U.S. companies and others can draw a number of useful conclusions from the conference proceedings:

  • Cross-border transfers of personal data are becoming increasingly ubiquitous and essential to business, yet remain legally problematic. The largest companies have developed Binding Corporate Rules and other means to facilitate these global data flows. Fewer solutions have emerged for mid-sized companies. Such companies need to be aware if the various mechanisms that do exist and how they can best use them.
  • The major revision to European data protection regulation — the General Data Protection Regulation (GDPR) — is coming and will likely arrive in 2016. As currently formulated, the GDPR includes both much larger penalties and extraterritorial jurisdiction that may reach U.S. companies. This is a potent combination. American companies that market to Europeans or otherwise use their personal information need to be fully aware of, and prepared for, this significant development. The Snowden revelations remain raw and unresolved. This, combined with the forthcoming GDPR, puts the U.S.-EU Safe Harbor Agreement on more tenuous footing. Companies that rely on the Safe Harbor must remain aware of these developments to plan wisely for the future.

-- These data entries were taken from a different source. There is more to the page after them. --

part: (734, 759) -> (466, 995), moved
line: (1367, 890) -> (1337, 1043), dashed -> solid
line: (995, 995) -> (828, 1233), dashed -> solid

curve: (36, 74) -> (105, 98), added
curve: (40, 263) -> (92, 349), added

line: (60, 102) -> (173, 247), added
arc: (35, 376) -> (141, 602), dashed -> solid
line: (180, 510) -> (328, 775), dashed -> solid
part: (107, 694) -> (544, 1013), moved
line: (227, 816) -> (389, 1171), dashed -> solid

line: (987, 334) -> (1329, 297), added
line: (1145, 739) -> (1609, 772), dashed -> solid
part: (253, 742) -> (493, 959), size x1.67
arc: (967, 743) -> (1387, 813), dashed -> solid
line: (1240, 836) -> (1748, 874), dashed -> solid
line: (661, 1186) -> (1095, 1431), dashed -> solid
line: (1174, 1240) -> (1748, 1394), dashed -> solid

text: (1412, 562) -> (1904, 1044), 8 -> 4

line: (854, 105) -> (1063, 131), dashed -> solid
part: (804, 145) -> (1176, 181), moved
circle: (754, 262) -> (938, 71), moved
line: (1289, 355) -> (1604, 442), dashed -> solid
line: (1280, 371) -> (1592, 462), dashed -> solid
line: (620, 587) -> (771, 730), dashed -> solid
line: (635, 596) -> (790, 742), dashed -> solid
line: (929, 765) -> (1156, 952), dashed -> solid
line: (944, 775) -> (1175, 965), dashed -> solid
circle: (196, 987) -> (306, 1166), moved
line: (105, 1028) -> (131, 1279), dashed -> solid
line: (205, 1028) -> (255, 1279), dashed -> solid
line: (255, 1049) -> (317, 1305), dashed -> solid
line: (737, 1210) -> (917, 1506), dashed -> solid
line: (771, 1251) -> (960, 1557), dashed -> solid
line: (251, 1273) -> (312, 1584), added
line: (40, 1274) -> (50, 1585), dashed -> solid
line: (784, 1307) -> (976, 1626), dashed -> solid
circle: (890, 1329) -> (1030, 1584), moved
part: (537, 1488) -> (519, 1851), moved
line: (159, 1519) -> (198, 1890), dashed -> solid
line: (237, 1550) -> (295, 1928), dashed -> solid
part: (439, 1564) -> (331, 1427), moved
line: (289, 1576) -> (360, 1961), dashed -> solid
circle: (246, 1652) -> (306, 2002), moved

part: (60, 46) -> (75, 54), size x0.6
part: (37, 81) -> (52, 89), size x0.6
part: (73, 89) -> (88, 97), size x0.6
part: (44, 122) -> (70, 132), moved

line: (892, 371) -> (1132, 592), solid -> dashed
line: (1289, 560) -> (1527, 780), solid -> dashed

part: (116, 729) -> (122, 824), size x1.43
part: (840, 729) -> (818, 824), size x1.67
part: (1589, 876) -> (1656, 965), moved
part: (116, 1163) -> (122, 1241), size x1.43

  • Big data promises tremendous benefits; however, conference speakers highlighted concerns about its potential privacy and discriminatory impacts. Companies that trigger such concerns could suffer damage to brand and consumer trust — a situation that Target has already experienced, and that other companies will not want to repeat. Businesses that want to achieve big data’s value will need to be aware of these risks and develop a proactive framework for mitigating them.
  • Enhanced privacy performance can, in some instances, yield a competitive advantage. This is a new strategy that is only beginning to come into focus. The CPDP panels on this topic suggest that some businesses are successfully employing it. Innovative companies need to look for these opportunities and seize them where they exist.